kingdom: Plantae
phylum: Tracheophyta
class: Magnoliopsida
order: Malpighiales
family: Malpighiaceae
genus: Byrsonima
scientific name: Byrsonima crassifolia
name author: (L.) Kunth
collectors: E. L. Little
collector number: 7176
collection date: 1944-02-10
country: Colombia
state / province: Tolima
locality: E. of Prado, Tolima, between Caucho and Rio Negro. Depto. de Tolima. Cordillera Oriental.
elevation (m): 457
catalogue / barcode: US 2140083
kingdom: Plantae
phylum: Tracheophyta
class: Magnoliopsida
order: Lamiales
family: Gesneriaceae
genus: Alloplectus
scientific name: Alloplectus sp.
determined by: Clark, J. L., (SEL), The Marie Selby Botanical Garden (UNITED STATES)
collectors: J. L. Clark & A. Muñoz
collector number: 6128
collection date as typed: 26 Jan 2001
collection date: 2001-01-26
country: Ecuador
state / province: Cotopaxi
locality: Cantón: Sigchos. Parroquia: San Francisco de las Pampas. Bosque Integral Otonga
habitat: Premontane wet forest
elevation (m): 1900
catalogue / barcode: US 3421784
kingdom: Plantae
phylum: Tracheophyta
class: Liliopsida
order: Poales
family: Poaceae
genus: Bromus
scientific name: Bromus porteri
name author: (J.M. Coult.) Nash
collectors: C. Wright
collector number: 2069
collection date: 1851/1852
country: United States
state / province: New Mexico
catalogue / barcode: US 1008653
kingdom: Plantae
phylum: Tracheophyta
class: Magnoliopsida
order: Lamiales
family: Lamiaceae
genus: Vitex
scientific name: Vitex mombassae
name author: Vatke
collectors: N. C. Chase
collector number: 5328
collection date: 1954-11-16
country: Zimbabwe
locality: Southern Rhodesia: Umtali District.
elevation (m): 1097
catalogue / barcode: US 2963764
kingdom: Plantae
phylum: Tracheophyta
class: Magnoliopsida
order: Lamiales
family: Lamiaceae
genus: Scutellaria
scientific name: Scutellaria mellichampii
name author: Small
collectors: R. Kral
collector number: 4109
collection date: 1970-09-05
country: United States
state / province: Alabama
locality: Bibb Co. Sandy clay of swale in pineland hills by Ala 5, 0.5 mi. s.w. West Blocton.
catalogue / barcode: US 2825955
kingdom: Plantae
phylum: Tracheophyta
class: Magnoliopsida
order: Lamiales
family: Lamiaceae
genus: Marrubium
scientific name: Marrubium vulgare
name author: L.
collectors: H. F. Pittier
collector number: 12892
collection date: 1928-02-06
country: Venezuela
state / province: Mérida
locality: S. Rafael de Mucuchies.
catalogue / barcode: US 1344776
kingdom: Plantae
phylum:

------------------------

## The request:
Return all the rows above, reproducing each line with no changes.

## Solved exercise:
kingdom: Plantae
phylum: Tracheophyta
class: Magnoliopsida
order: Malpighiales
family: Malpighiaceae
genus: Byrsonima
scientific name: Byrsonima crassifolia
name author: (L.) Kunth
collectors: E. L. Little
collector number: 7176
collection date: 1944-02-10
country: Colombia
state / province: Tolima
locality: E. of Prado, Tolima, between Caucho and Rio Negro. Depto. de Tolima. Cordillera Oriental.
elevation (m): 457
catalogue / barcode: US 2140083
kingdom: Plantae
phylum: Tracheophyta
class: Magnoliopsida
order: Lamiales
family: Gesneriaceae
genus: Alloplectus
scientific name: Alloplectus sp.
determined by: Clark, J. L., (SEL), The Marie Selby Botanical Garden (UNITED STATES)
collectors: J. L. Clark & A. Muñoz
collector number: 6128
collection date as typed: 26 Jan 2001
collection date: 2001-01-26
country: Ecuador
state / province: Cotopaxi
locality: Cantón: Sigchos. Parroquia: San Francisco de las Pampas. Bosque Integral Otonga
habitat: Premontane wet forest
elevation (m): 1900
catalogue / barcode: US 3421784
kingdom: Plantae
phylum: Tracheophyta
class: Liliopsida
order: Poales
family: Poaceae
genus: Bromus
scientific name: Bromus porteri
name author: (J.M. Coult.) Nash
collectors: C. Wright
collector number: 2069
collection date: 1851/1852
country: United States
state / province: New Mexico
catalogue / barcode: US 1008653
kingdom: Plantae
phylum: Tracheophyta
class: Magnoliopsida
order: Lamiales
family: Lamiaceae
genus: Vitex
scientific name: Vitex mombassae
name author: Vatke
collectors: N. C. Chase
collector number: 5328
collection date: 1954-11-16
country: Zimbabwe
locality: Southern Rhodesia: Umtali District.
elevation (m): 1097
catalogue / barcode: US 2963764
kingdom: Plantae
phylum: Tracheophyta
class: Magnoliopsida
order: Lamiales
family: Lamiaceae
genus: Scutellaria
scientific name: Scutellaria mellichampii
name author: Small
collectors: R. Kral
collector number: 4109
collection date: 1970-09-05
country: United States
state / province: Alabama
locality: Bibb Co. Sandy clay of swale in pineland hills by Ala 5, 0.5 mi. s.w. West Blocton.
catalogue / barcode: US 2825955
kingdom: Plantae
phylum: Tracheophyta
class: Magnoliopsida
order: Lamiales
family: Lamiaceae
genus: Marrubium
scientific name: Marrubium vulgare
name author: L.
collectors: H. F. Pittier
collector number: 12892
collection date: 1928-02-06
country: Venezuela
state / province: Mérida
locality: S. Rafael de Mucuchies.
catalogue / barcode: US 1344776
kingdom: Plantae
phylum:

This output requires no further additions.